Monitor the market to catch crop thieves
While Chief Executive Officer of the Barbados Agricultural Society (BAS) James Paul, is happy that stiffer penalties are being put in place for those who continue to deprive farmers of produce, he says the issue of traceability is one that needs to be the focus.
Mr Paul says too many farmers and families in Barbados are suffering at the hands of persons who don’t want to toil but want to get money.
He said that the Minister of Agriculture David Estwick is doing all he can to ensure that the legislation is amended, and that harsher penalties are put in place, but Mr Paul says the problem is not one that can be solved by legislation alone.
According to Mr Paul, one of the things they are trying to introduce in the system is traceability: “How do we trace commodities in terms of they are being produced and where is it going to?”
What it requires he says is a greater commitment on the part of those persons who are supposed to police the system. He says his consistent call for a greater monitoring of the markets has fallen on deaf ears.
“We have a situation where we have a plethora of farmers markets in the country in which a lot of manufacturing products are being sold, but to what extent are we monitoring and know the sources of what are sold in those markets,” he questioned.

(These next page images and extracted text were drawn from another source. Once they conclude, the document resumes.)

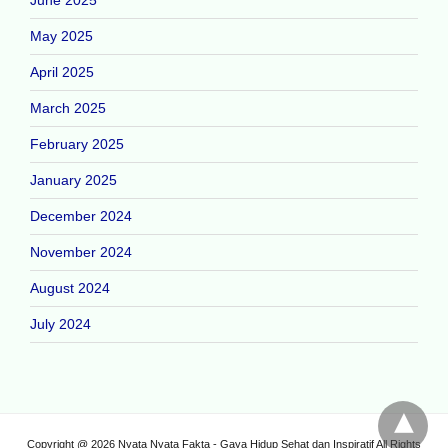
May 2025
April 2025
March 2025
February 2025
January 2025
December 2024
November 2024
August 2024
July 2024
Copyright @ 2026 Nyata Nyata Fakta - Gaya Hidup Sehat dan Inspiratif All Rights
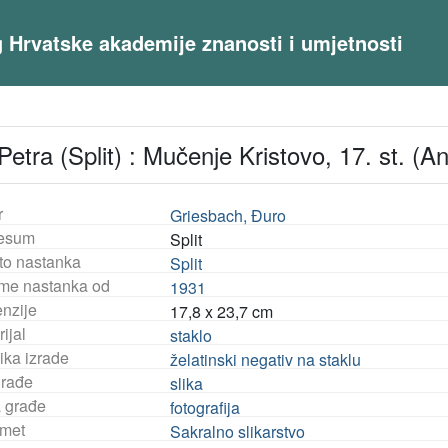
og Hrvatske akademije znanosti i umjetnosti
etra (Split) : Mučenje Kristovo, 17. st. (An
r
Griesbach, Đuro
esum
Split
to nastanka
Split
eme nastanka od
1931
nzije
17,8 x 23,7 cm
ijal
staklo
ika izrade
želatinski negativ na staklu
građe
slika
a građe
fotografija
met
Sakralno slikarstvo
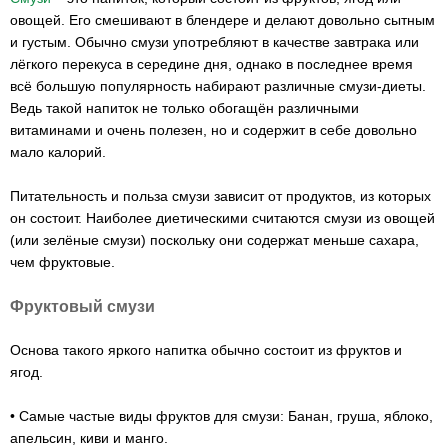
овощей. Его смешивают в блендере и делают довольно сытным
и густым. Обычно смузи употребляют в качестве завтрака или
лёгкого перекуса в середине дня, однако в последнее время
всё большую популярность набирают различные смузи-диеты.
Ведь такой напиток не только обогащён различными
витаминами и очень полезен, но и содержит в себе довольно
мало калорий.
Питательность и польза смузи зависит от продуктов, из которых
он состоит. Наиболее диетическими считаются смузи из овощей
(или зелёные смузи) поскольку они содержат меньше сахара,
чем фруктовые.
Фруктовый смузи
Основа такого яркого напитка обычно состоит из фруктов и
ягод.
• Самые частые виды фруктов для смузи: Банан, груша, яблоко,
апельсин, киви и манго.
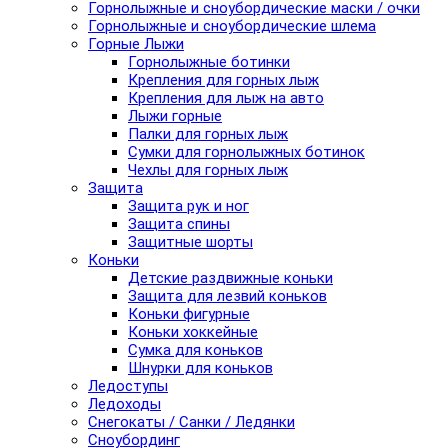
Горнолыжные и сноубордические маски / очки
Горнолыжные и сноубордические шлема
Горные Лыжи
Горнолыжные ботинки
Крепления для горных лыж
Крепления для лыж на авто
Лыжи горные
Палки для горных лыж
Сумки для горнолыжных ботинок
Чехлы для горных лыж
Защита
Защита рук и ног
Защита спины
Защитные шорты
Коньки
Детские раздвижные коньки
Защита для лезвий коньков
Коньки фигурные
Коньки хоккейные
Сумка для коньков
Шнурки для коньков
Ледоступы
Ледоходы
Снегокаты / Санки / Ледянки
Сноубординг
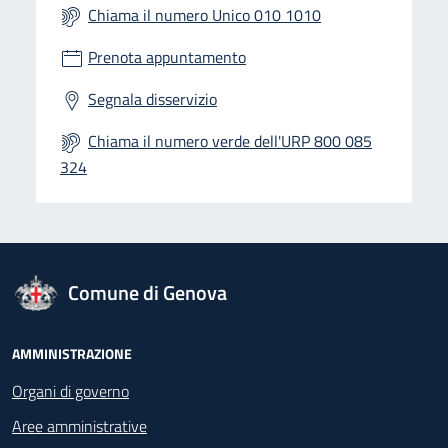
Chiama il numero Unico 010 1010
Prenota appuntamento
Segnala disservizio
Chiama il numero verde dell'URP 800 085
324
logo Unione Europea
Comune di Genova
Footer - Navigazione
AMMINISTRAZIONE
Organi di governo
Aree amministrative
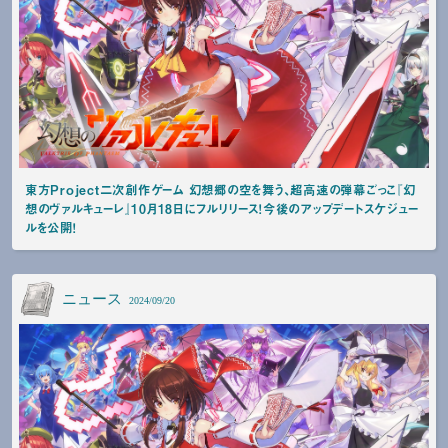
東方Project二次創作ゲーム 幻想郷の空を舞う、超高速の弾幕ごっこ『幻
想のヴァルキューレ』10月18日にフルリリース！今後のアップデートスケジュー
ルを公開！
ニュース
2024/09/20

Mr Paul notes that one has to have documentation from persons who are selling in those markets and what he says is upsetting is that the quantity of animals and products stolen, “has to go somewhere”.
“And there are very few places in Barbados -which is 166 square miles - that you can go and sell agricultural produce!"
Mr Paul says he is not satisfied with the monitoring process, emphasizing that legislation alone cannot make this practice go away.